“Eating Between the Lines: A Maine Writers’ Cookbook” combines two of my favorite things: food and words. If you’re a big fat wordophile like I am, it doesn’t get any better than this.
But the obvious question is: What do writers know about cooking?
In some cases, not much.
Take, for example, Bern Porter’s Favorite Recipe. Here are the ingredients: Hershey’s Milk Chocolate Kisses wrapped individually in silver foil. Followed by that is a list of what you won’t need for this meal. “No pots, no pans, no boiling, no frying.” You get the picture. That Bern, he sure has a way with menus.

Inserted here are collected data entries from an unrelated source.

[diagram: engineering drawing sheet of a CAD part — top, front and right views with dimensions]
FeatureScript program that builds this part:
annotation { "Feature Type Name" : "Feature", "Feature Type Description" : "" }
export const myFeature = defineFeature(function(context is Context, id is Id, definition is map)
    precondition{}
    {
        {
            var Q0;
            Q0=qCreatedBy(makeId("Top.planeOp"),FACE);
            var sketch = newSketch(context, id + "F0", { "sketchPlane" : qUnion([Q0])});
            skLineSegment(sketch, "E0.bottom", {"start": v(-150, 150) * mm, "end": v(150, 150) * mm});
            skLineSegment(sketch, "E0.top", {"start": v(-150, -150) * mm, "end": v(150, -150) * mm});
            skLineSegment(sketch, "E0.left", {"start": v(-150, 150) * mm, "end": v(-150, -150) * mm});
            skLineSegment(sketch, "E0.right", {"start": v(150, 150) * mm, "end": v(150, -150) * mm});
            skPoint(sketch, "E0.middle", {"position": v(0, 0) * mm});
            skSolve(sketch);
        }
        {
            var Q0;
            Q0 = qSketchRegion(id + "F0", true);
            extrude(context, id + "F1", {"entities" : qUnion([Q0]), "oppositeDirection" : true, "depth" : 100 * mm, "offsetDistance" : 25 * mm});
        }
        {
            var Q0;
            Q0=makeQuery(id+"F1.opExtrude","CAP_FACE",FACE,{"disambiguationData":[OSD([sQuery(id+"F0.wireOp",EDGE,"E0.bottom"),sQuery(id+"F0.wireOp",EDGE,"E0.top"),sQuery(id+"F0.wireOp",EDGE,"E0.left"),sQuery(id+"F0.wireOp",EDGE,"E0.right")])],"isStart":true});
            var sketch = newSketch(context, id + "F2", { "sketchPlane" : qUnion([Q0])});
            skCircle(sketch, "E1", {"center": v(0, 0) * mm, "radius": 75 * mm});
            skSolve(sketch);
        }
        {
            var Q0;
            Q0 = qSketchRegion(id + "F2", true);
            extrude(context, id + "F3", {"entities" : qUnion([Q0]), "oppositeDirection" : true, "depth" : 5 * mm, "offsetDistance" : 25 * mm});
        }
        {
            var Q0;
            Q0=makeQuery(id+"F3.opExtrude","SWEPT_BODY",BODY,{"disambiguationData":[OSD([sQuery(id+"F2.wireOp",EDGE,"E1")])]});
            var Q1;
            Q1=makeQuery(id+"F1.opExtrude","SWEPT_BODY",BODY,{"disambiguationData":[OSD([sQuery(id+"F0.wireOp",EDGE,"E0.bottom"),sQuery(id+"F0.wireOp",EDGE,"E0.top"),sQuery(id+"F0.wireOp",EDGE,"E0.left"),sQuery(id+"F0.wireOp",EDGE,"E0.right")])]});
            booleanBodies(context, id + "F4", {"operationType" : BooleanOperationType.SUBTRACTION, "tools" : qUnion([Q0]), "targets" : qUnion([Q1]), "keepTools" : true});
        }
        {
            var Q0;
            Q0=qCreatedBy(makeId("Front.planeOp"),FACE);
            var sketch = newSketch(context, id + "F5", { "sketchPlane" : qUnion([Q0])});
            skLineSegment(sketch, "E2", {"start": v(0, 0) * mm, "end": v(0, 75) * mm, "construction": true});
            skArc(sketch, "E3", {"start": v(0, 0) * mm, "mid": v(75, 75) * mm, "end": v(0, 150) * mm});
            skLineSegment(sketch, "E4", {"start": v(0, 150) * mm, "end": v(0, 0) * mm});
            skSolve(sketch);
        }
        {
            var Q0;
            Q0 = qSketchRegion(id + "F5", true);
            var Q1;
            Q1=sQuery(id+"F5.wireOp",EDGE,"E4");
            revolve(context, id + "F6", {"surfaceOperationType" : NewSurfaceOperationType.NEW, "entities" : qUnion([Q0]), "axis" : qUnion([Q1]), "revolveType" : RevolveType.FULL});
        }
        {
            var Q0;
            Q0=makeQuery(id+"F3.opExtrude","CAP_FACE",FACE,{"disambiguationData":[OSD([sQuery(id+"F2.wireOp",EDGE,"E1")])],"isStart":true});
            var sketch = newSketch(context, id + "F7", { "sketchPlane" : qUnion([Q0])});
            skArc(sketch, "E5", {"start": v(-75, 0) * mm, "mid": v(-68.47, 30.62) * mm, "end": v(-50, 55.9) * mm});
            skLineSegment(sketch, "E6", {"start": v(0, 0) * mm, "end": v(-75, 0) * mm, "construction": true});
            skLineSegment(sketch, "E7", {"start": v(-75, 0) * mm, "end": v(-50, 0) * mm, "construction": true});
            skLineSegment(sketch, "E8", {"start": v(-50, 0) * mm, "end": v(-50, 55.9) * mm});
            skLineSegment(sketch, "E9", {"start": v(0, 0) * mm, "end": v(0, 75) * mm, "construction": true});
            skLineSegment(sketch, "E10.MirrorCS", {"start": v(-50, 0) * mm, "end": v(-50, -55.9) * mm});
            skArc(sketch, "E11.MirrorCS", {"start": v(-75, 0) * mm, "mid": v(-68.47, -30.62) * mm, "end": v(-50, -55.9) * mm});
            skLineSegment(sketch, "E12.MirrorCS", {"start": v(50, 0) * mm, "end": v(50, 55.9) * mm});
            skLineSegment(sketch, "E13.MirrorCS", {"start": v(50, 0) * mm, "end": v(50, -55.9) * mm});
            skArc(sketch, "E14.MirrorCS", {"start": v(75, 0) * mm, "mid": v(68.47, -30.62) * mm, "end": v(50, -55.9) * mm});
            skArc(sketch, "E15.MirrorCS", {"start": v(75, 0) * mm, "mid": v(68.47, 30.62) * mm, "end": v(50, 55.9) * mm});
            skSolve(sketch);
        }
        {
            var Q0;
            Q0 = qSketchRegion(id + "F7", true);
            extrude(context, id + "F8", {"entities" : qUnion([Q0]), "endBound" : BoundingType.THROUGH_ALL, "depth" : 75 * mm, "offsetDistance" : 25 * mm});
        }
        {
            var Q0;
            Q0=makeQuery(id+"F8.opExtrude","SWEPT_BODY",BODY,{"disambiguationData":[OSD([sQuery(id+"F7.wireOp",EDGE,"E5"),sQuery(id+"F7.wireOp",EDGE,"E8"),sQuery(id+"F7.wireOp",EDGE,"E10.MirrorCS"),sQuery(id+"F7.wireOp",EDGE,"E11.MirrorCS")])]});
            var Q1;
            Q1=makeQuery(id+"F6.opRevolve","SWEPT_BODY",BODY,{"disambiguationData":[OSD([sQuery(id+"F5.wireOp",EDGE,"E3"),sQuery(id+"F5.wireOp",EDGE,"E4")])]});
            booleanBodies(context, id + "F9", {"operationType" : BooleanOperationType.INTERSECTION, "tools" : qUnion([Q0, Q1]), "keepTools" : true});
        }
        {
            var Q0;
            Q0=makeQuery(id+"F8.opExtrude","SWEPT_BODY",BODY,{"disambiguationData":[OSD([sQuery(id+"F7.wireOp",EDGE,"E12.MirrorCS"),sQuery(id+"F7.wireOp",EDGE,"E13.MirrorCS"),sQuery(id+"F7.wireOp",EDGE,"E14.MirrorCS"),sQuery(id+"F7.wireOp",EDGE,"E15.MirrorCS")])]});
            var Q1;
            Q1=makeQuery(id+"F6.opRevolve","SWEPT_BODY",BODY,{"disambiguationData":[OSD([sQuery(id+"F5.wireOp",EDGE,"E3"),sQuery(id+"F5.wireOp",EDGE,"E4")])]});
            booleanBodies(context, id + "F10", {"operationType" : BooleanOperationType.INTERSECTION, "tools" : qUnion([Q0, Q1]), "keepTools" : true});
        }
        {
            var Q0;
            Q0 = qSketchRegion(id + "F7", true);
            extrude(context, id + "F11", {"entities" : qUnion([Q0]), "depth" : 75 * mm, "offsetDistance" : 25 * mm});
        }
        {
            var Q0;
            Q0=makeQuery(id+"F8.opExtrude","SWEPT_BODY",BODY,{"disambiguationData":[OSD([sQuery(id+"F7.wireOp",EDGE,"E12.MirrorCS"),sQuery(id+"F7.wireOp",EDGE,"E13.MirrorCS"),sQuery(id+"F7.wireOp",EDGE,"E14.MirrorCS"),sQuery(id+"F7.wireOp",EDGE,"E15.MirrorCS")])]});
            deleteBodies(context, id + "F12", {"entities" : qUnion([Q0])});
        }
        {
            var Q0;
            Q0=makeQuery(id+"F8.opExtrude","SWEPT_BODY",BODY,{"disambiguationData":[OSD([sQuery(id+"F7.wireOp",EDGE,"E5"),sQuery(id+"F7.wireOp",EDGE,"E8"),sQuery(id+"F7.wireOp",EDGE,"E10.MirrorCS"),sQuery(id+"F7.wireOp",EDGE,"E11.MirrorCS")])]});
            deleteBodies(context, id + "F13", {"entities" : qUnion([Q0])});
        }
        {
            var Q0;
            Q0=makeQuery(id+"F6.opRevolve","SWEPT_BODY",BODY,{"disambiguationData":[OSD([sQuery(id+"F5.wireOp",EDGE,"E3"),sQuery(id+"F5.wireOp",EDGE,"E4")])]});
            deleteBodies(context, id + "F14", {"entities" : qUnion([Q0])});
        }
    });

And, shall we say, a way with women, too. The little biography accompanying this well-balanced meal reads like a personal ad: “Wants female to come live with him.” Talk about a recipe for disaster. At least you wouldn’t have to worry if you could make a souffle. Every night you could just call out: “Bern, honey, would you like your Kisses wrapped or unwrapped tonight?” For special occasions, you could serve Hershey Kisses with Almonds.
Published by the Maine Writers and Publishers Alliance, a nonprofit educational organization in Brunswick, the cookbook is serious about writing and about cooking, although not always in the same recipe. Since the grassroots group has the aim of promoting the “value of literature and the art of writing,” the useful bonus is you get a book you can happily read while you’re waiting for the dough to rise.
Some writers in this quirky anthology tell about how this dish or that dish became meaningful to them, or how they developed a recipe. Others, such as Dean Bennett, a naturalist writer and professor at the University of Maine at Farmington, takes a more Zen-like approach. He offers a dialogue with a reporter about delicious rolls. No, he won’t give the recipe, he says, because he has “a moral responsibility to protect the unique features of our natural heritage.”
Fair enough. At least it doesn’t come with heavy-duty responsibility, like Lee Sharkey’s Original Soup. Her recipe is simple. Boil some squash, blend it until creamy, add some water, sour cream and seasonings and top with roasted almond slices. But the bite of it is when you are eating, you have a literary obligation to be in the company of friends, who have just previously dipped apples in honey and have broken the braided loaf. Not just any braided loaf, mind you. But THE braided loaf.
The squash, Sharkey tells us in a poem, invented this recipe in its own belly. She writes: “This is the mother of soups. When you praise it, you praise her hand traveling your newborn body.” Oh great — soup that comes with instructions on cosmic digestion.
Even Stephen King finds his way into the kitchen with Lunchtime Ghoul-ash, which has a very unsatisfying plot, indeed. Brown a pound of hamburg, add two cans of Franco American Spaghetti. Eat. Talk about needing an editor. C’mon Steve, old sport: Everybody knows this recipe isn’t any good without Kool-Aid to drink.
Nearly 100 writers have contributed to this book. They write poetry (Kathleen Lignell Ellis, Betsy Sholl, Candace Stover), novels (Michael Kimball, Cathie Pelletier, Lynn Flewelling), biographies (Carol Brightman), children’s books (Robert McCloskey) and art criticism (Carl Little). They are famous (Carolyn Chute, Tess Gerritsen, Alix Kates Shulman, Marion Stocking, Janwillem van de Wetering) and they are Olympians (Joan Benoit Samuelson). (Give her a break; she wrote an autobiography, OK?)
The recipes cover every taste you could want — salmon mousse, split pea soup, apple cake, multi-grain cereal, enchiladas, fiddlehead stew, and road-kill grouse. Some of the recipes cater to a writer’s need to be distracted. For instance, Periwinkle Sauce for Pasta starts with: “Fill a child’s pail with periwinkles.” Read: You gotta be living on a secluded island for this one, pal.
Some recipes are clearly meant to relieve the writer of extracurricular burdens. Take these instructions for Spaghetti for the Single Maine Person: “Bring two quarts of water to boil.” Well, duh.
Here’s my proposal: Let’s get this crew together for dinner. Bring some food. Bring a dictionary. All in all, the tastes will balance out into a delicious 100-course potluck. Furthermore, the crowd would certainly have the potential to satisfy both the head and the belly. And frankly, what else is there?
“Eating Between the Lines: A Maine Writers’ Cookbook” costs $16 at bookstores. Proceeds benefit Maine Writers and Publishers Alliance.